Behind the Screen: Nazeli Hagen

Hazeli Hagen

Nazeli Hagen is an instructor at Juni Learning. She is currently pursuing her B.A. in Computer Science at Harvard University and sings in the Harvard-Radcliffe Collegium Musicum.

When did you know you wanted to study Computer Science?

On the first day of my AP Computer Science A class in high school, we had to write a program to draw three circles on the screen. For some reason, I had the worst time figuring it out. But once I figured it out, that feeling of seeing it working and knowing that I made it happen — that’s what really got me into programming. I like being able to create something, and at the same time feeling like it was really logical.

What do you teach at Juni?

I teach across all levels — Scratch, all of the Python courses, and web development.

Why do you spend your time teaching with Juni?

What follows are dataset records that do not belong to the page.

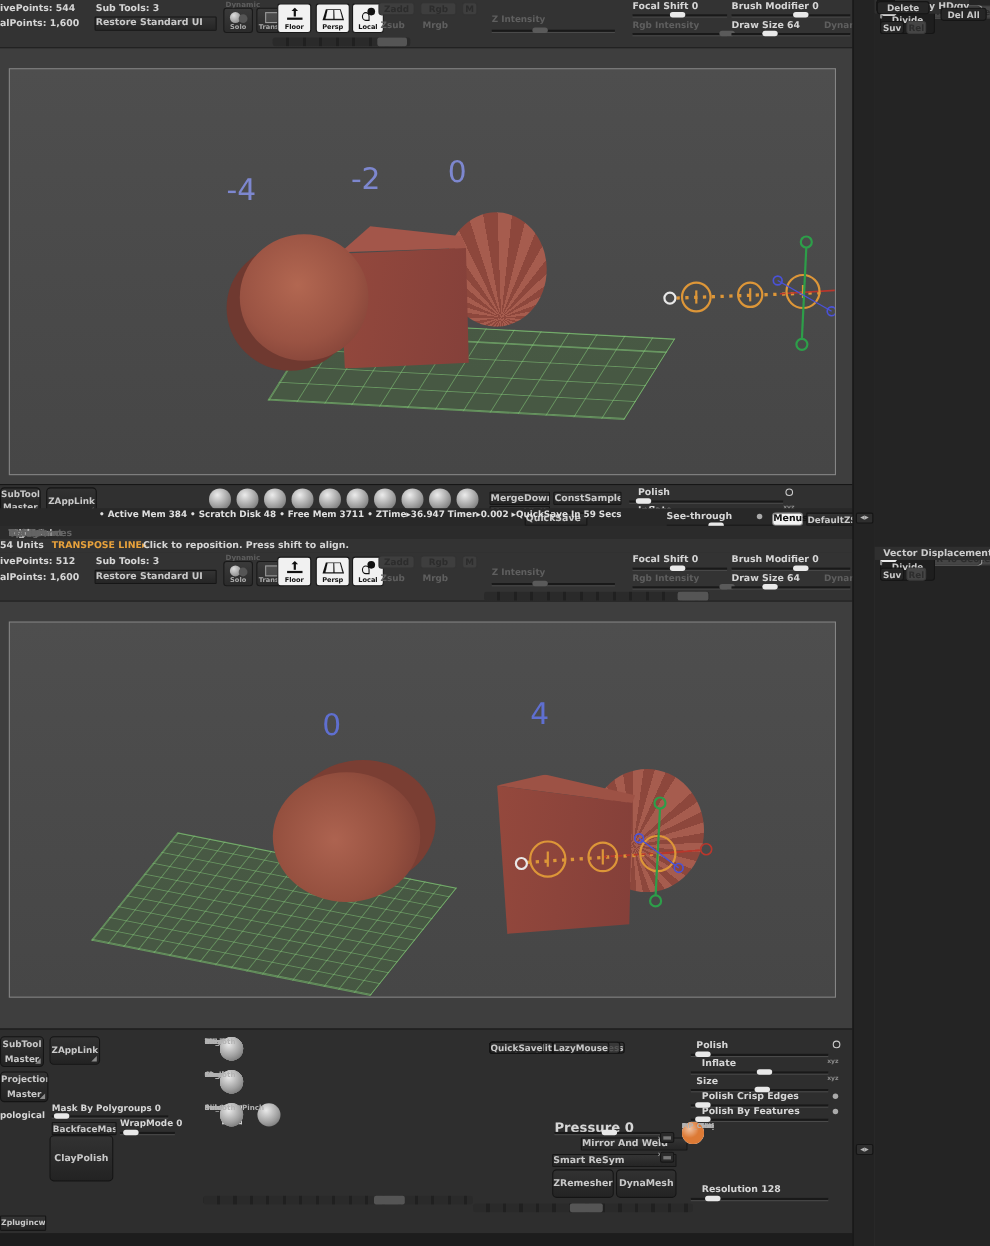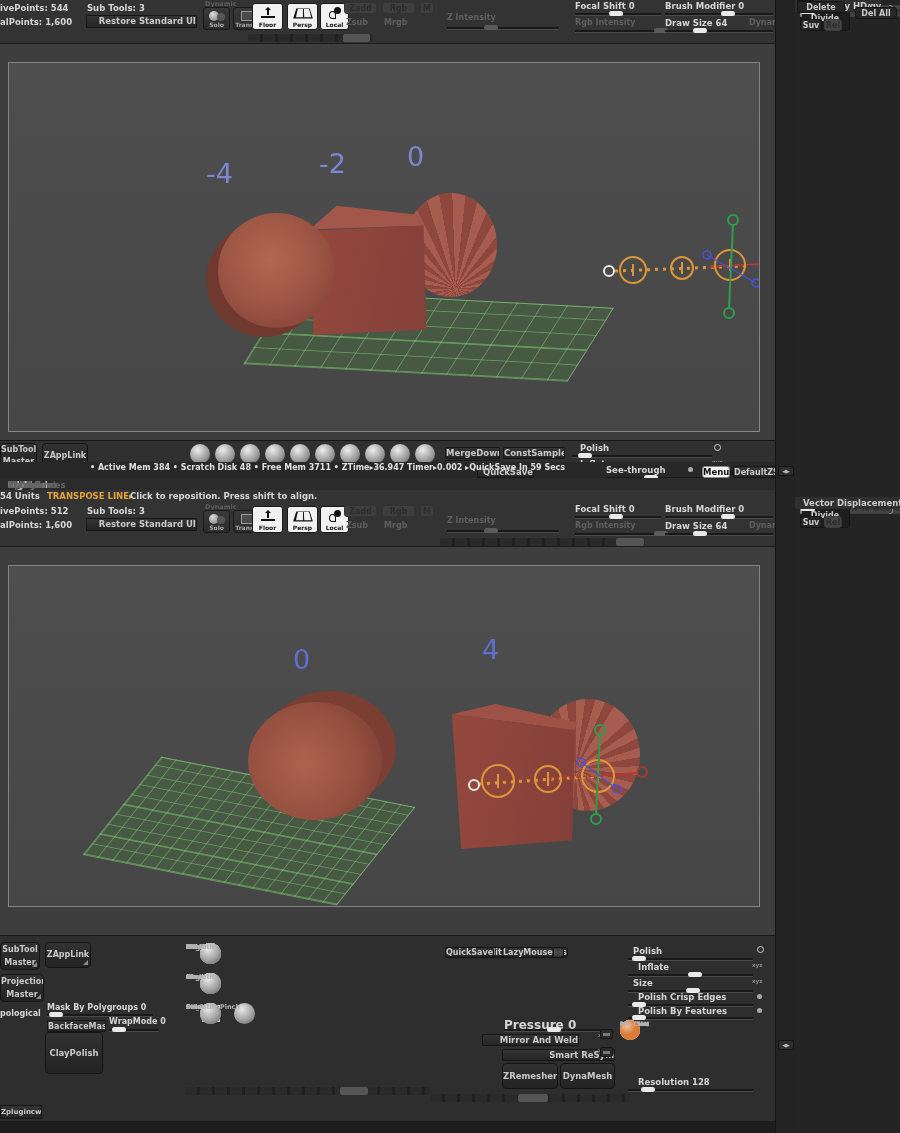--- a/index.html
+++ b/index.html
@@ -13,7 +13,7 @@
   .lbl { font-size:8.5px; color:#d6d6d6; white-space:nowrap; }
   .dimlbl { font-size:8px; color:#5f5f5f; white-space:nowrap; }
   .btn { background:linear-gradient(#343434,#252525); border:1px solid #161616; border-radius:1px;
-         font-size:8.5px; color:#c9c9c9; text-align:right; line-height:11px; white-space:nowrap; overflow:hidden; }
+         font-size:8.5px; color:#c9c9c9; text-align:left; line-height:11px; white-space:nowrap; overflow:hidden; }
   .slider { height:5px; }
   .slider::before { content:""; position:absolute; left:0; right:0; top:2px; height:2px; background:#191919;
                     box-shadow:0 1px 0 #4a4a4a; }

I’ve always been a little regretful that I didn’t get into Computer Science (CS) earlier because it’s such an applicable subject. I really want to help younger students get exposed earlier, because there’s so much to learn. It’s a great way to teach problem solving. CS can be intimidating, so it’s really important for me to help people feel comfortable while they’re getting started.

At Harvard, I’m doing a joint concentration between CS and Women & Gender Studies. I’ve become really invested in how gender affects our field and the issues within it. For me, teaching with Juni is a chance to teach and encourage everyone, especially girls, to be comfortable and continue on with CS.

How has Juni impacted you?

Working with Juni has developed my passion for teaching. This summer, I’m traveling to Armenia to teach a two-week Computer Science workshop to local high school students. In the fall, I will also be a Teaching Fellow for the introductory Computer Science course at Harvard. The longer I teach, the happier I am that I made this decision to work with Juni.

When you love programming and you introduce it to somebody else, it brings back the excitement of learning it for the first time again. Juni is a really rewarding job. You’re working with real students, and you’re impacting the future of CS by getting others interested in it. It’s why this is so important to me.

What’s the impact of Juni’s classes being online?

It makes the classes more accessible for the students and the instructors. There’s also not a huge commitment compared to a AP CS class at school. It’s very low stress, so you’re focused on learning. It’s about learning and applying concepts and there’s no concern about grades, which can sometimes take away from the actual learning.

Any advice for students/parents who are interested in Juni?

Honestly, you’re never going to regret knowing something about coding, because it’s everywhere. Learning programming helps you with problem solving in every aspect of your life. For me, learning how to break big problems down into smaller problems has helped me manage my stress in college and become a more productive person. When you’re able to think about things logically, you’re able to see a clear path to a solution as opposed to being overwhelmed by a problem.

Tell us some funny moments you’ve had with your students.

This was so adorable — one of my students was 10 minutes late for his class. He felt so bad that he was apologizing the whole time. He said, “Oh, I’m so sorry! I’ll hug you!” and he tried to hug me through the video camera. I thought it was the cutest thing ever.

I also really liked teaching a group of three eighth graders who were learning Python. As I was wrapping up class one day, they started asking me about my studies. One of my students asked about when I got into programming, and I told her I started in my junior year of high school. She responded with, “Then how did you get into Harvard?!”

As a woman, why do you think Juni works well for girls?

First of all, I think that one-on-one or small group classes are very different than the typical classroom setting. For girls, I feel that a lot of times we think we shouldn’t speak up if we’re going to get the wrong answer. If it’s one-on-one, you are forced to guess and to experiment. Also, having female CS teachers to look up to and to teach you is very encouraging. I think that CS can be an intimidating field and to work with people who have gone through it is inspiring.

What do you do for fun?

I’ve been singing in a choir since I was 8. I love being part of it — it connects you with people and makes you feel like you’re part of a community. I also love spending time with my family and friends and traveling around the world.